● ARBEITSDATEN
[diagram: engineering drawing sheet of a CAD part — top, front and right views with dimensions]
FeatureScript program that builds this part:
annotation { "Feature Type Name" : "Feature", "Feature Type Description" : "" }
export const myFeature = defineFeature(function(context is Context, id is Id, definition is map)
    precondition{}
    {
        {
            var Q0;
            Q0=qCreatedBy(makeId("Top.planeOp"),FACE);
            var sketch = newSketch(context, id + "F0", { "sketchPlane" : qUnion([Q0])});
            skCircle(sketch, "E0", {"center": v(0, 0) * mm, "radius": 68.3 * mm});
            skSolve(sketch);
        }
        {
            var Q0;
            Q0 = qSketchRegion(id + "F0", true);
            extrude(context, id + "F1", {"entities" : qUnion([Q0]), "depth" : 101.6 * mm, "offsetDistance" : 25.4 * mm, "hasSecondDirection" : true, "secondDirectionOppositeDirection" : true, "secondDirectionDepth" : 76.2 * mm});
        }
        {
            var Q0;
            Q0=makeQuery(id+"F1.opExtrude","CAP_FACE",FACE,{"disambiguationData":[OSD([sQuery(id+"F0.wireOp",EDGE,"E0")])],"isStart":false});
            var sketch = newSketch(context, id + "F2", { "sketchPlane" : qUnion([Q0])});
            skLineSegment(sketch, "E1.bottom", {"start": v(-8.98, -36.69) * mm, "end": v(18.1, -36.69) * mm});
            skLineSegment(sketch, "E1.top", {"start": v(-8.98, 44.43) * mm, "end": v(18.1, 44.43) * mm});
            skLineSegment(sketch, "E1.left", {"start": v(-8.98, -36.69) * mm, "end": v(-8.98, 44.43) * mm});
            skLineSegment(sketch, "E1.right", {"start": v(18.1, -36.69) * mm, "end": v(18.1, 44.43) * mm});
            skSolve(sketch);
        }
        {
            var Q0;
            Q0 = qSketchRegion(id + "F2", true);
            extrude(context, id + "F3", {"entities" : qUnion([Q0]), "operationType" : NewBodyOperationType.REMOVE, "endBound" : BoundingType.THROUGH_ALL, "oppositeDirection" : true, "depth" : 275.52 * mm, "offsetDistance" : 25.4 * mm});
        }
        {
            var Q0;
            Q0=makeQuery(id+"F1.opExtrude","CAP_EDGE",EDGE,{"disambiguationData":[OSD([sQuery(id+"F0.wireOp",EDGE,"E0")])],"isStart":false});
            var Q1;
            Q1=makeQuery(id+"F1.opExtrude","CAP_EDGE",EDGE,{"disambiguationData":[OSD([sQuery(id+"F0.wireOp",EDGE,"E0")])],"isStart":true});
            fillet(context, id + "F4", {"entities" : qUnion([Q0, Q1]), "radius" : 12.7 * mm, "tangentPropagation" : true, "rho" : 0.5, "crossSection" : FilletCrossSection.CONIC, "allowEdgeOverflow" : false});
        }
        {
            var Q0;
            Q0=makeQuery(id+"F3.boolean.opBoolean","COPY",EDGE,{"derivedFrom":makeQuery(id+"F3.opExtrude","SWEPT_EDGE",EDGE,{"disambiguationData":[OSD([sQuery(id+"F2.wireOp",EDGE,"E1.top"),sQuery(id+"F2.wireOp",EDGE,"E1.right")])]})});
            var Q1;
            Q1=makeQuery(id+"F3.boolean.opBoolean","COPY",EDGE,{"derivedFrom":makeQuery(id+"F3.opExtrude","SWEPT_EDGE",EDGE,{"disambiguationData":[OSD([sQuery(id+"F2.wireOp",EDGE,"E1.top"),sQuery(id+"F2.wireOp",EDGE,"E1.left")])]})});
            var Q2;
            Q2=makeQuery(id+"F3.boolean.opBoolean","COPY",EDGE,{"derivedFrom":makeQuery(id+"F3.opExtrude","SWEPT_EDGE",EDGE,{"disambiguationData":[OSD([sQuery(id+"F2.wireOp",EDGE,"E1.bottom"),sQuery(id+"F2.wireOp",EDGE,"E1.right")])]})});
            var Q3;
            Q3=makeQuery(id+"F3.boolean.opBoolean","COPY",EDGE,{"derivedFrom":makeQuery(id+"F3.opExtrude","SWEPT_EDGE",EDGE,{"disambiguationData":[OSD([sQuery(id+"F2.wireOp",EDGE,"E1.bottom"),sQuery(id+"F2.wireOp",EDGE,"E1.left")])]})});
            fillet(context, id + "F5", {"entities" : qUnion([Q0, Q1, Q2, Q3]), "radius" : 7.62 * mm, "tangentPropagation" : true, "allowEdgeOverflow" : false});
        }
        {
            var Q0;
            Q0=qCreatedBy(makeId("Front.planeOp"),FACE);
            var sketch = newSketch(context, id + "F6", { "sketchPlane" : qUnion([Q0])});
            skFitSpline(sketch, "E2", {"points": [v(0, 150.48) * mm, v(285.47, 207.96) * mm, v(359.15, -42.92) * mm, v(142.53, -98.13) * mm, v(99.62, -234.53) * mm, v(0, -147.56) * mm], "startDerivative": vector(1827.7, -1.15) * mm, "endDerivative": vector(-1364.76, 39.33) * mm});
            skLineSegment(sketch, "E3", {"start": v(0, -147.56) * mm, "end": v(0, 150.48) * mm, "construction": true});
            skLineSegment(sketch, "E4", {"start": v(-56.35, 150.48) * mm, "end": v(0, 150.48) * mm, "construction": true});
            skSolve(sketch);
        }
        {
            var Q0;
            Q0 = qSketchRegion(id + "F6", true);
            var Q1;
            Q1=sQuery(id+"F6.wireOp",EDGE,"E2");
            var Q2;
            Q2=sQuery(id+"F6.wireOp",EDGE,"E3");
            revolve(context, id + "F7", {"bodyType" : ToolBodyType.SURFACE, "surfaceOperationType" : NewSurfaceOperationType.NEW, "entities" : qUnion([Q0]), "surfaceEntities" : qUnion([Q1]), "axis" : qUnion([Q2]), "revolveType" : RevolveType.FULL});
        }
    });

● ZU BEARBEITEN
Entnehmen Sie den Zeilen oben jede Zeile, die die Zeichenfolge „qSketchRegion“ enthält, und geben Sie sie vollständig wieder. Achten Sie dabei auf Groß- und Kleinschreibung.

● LÖSUNG
            Q0 = qSketchRegion(id + "F0", true);
            Q0 = qSketchRegion(id + "F2", true);
            Q0 = qSketchRegion(id + "F6", true);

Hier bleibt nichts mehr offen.